At Oxford I got dropped off on the by-pass, which I recognised, so that was cool. There was a service station there, so I had a bite to eat, seeing as it was getting on for two and I was pretty hungry. This long-haired student came up and started talking to me as I was sat drinking my tea and started telling about how he was trying to hitch down to Cornwall, because he’d had enough of studying. I believed him, but for all I knew, he could have finished for the year. We walked back out to the road together. He had this long Oxford type scarf. Like what we called a college scarf at the football, but instead of it being red and white, it was mainly black, but with maybe a yellow stripe and a green one. And it was longer than my football scarves. It was wrapped two or three times round his neck and still managed to cover his knees. And another thing, he was carrying a beat-up old paperback book about being on the road stuffed into his jacket pocket that he kept referring to as if it was a hitch hiker’s guide to the south of England. I hadn’t really decided whether to try to thumb with him or avoid him, but a van stopped and offered both of us a ride to Marlborough which meant nothing to me, but Rich, this Oxford type, told me I should take it. Funny thing was, that Rich had the driver go around all these back roads up on top of this hill, and even had us stop and get out because he wanted to show me this white horse that some guys had cut into the hillside. You couldn’t really make it out, only lines here and there, but Rich told me it was Important. And Old.

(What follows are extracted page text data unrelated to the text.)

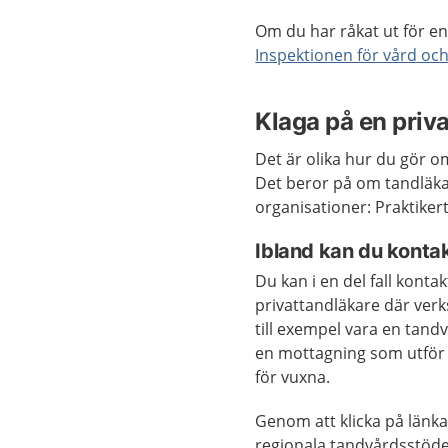
Om du har råkat ut för en
Inspektionen för vård oc
Klaga på en priv
Det är olika hur du gör o
Det beror på om tandläka
organisationer: Praktikert
Ibland kan du konta
Du kan i en del fall kon
privattandläkare där verk
till exempel vara en tan
en mottagning som utför 
för vuxna.
Genom att klicka på länk
regionala tandvårdsstöde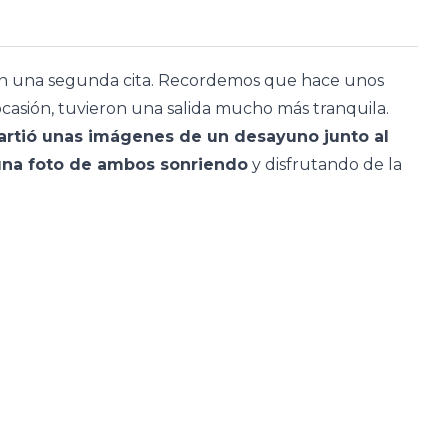
en una segunda cita. Recordemos que hace unos
ocasión, tuvieron una salida mucho más tranquila.
artió unas imágenes de un desayuno junto al
una foto de ambos sonriendo
y disfrutando de la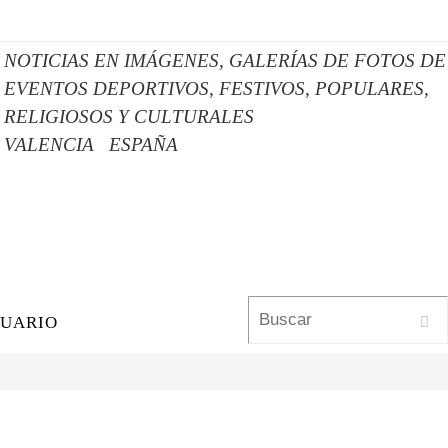
NOTICIAS EN IMÁGENES,
GALERÍAS DE FOTOS DE
EVENTOS DEPORTIVOS, FESTIVOS, POPULARES,
RELIGIOSOS Y CULTURALES
VALENCIA
ESPAÑA
Busc
SUARIO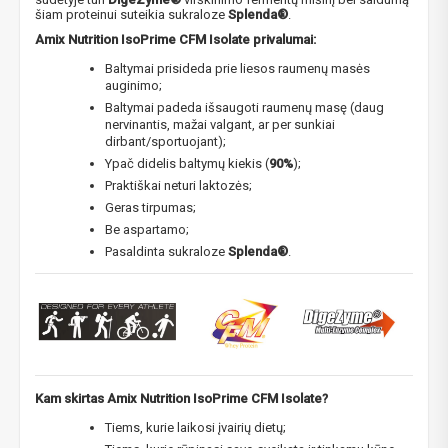
šiam proteinui suteikia sukraloze
Splenda®
.
Amix Nutrition IsoPrime CFM Isolate privalumai:
Baltymai prisideda prie liesos raumenų masės
auginimo;
Baltymai padeda išsaugoti raumenų masę (daug
nervinantis, mažai valgant, ar per sunkiai
dirbant/sportuojant);
Ypač didelis baltymų kiekis (
90%
);
Praktiškai neturi laktozės;
Geras tirpumas;
Be aspartamo;
Pasaldinta sukraloze
Splenda®
.
Kam skirtas Amix Nutrition IsoPrime CFM Isolate?
Tiems, kurie laikosi įvairių dietų;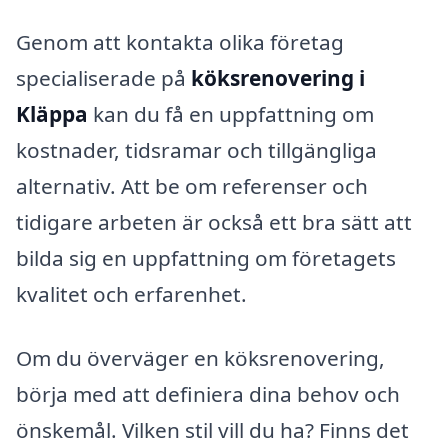
Genom att kontakta olika företag
specialiserade på
köksrenovering i
Kläppa
kan du få en uppfattning om
kostnader, tidsramar och tillgängliga
alternativ. Att be om referenser och
tidigare arbeten är också ett bra sätt att
bilda sig en uppfattning om företagets
kvalitet och erfarenhet.
Om du överväger en köksrenovering,
börja med att definiera dina behov och
önskemål. Vilken stil vill du ha? Finns det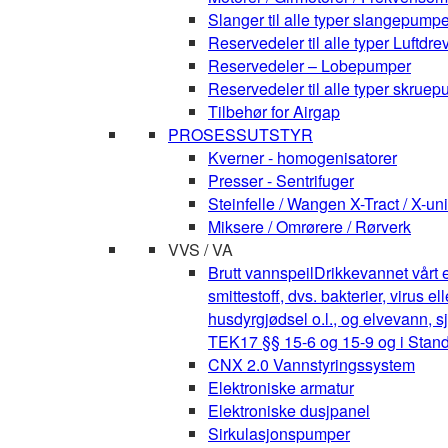
Slanger til alle typer slangepumpe
Reservedeler til alle typer Luft
Reservedeler – Lobepumper
Reservedeler til alle typer skruepu
Tilbehør for Airgap
PROSESSUTSTYR
Kverner - homogenisatorer
Presser - Sentrifuger
Steinfelle / Wangen X-Tract / X-uni
Miksere / Omrørere / Rørverk
VVS / VA
Brutt vannspeil
Drikkevannet vårt e
smittestoff, dvs. bakterier, virus 
husdyrgjødsel o.l., og elvevann, s
TEK17 §§ 15-6 og 15-9 og i Stan
CNX 2.0 Vannstyringssystem
Elektroniske armatur
Elektroniske dusjpanel
Sirkulasjonspumper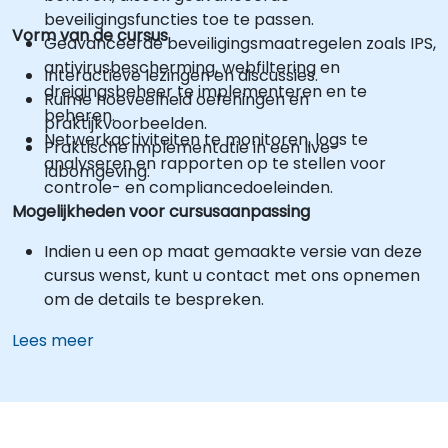
beveiligingsfuncties toe te passen.
Vorm van de cursus
Geavanceerde beveiligingsmaatregelen zoals IPS,
antivirusbescherming, webfiltering en
Interactieve lezingen en discussies.
dreigingsbeheer te implementeren en te
Ruime hoeveelheid oefeningen en
beheren.
praktijkvoorbeelden.
Netwerkactiviteiten te monitoren, logs te
Praktische implementatie in een live-
analyseren en rapporten op te stellen voor
labomgeving.
controle- en compliancedoeleinden.
Mogelijkheden voor cursusaanpassing
Indien u een op maat gemaakte versie van deze
cursus wenst, kunt u contact met ons opnemen
om de details te bespreken.
Lees meer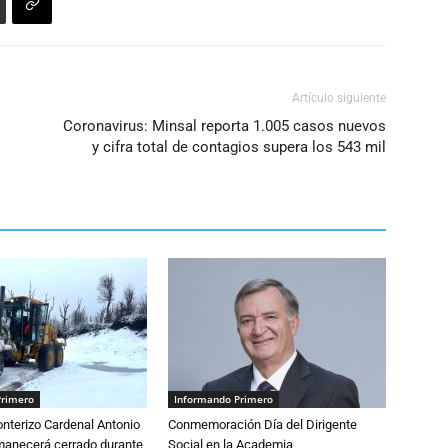
Artículo siguiente
Coronavirus: Minsal reporta 1.005 casos nuevos
y cifra total de contagios supera los 543 mil
Primero
Informando Primero
nterizo Cardenal Antonio
Conmemoración Día del Dirigente
anecerá cerrado durante
Social en la Academia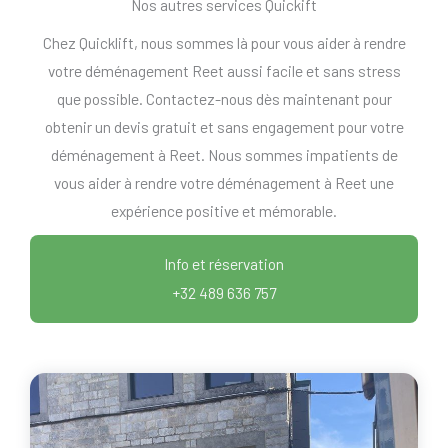
Nos autres services Quickift
Chez Quicklift, nous sommes là pour vous aider à rendre
votre déménagement Reet aussi facile et sans stress
que possible. Contactez-nous dès maintenant pour
obtenir un devis gratuit et sans engagement pour votre
déménagement à Reet. Nous sommes impatients de
vous aider à rendre votre déménagement à Reet une
expérience positive et mémorable.
Info et réservation
+32 489 636 757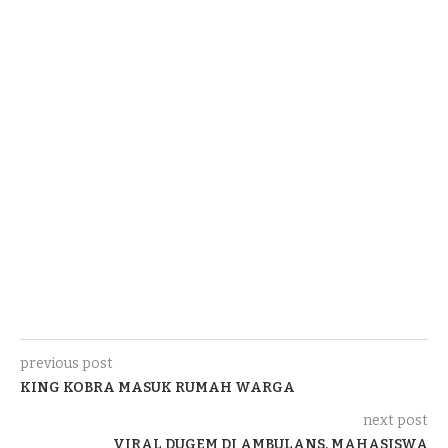
previous post
KING KOBRA MASUK RUMAH WARGA
next post
VIRAL DUGEM DI AMBULANS, MAHASISWA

We got out at Marlborough, which has this one long main street, and walked up and down it a couple of times just talking. He said he’d decided to try and find somewhere to stay outside of town – like if he just started to walk, he’d bump into a nice farmhouse that would put him up. He sounded so confident that I almost believed him. But then, he had managed to persuade that van driver to mess about looking for that stupid horse. Marlborough was too quiet and it was getting late, on account of our having wasted time coming down from Oxford, so I was getting worried. But Rich walked with me to the main road and saw me get a ride within two minutes of sticking my thumb out. Then he set off to the west, looking, he said, for old stones, while I got a ride down to Winchester, and then, just before it got too dark, my last ride, into Southampton where I got dropped off on the Avenue, about five minutes walk from Chamberlain.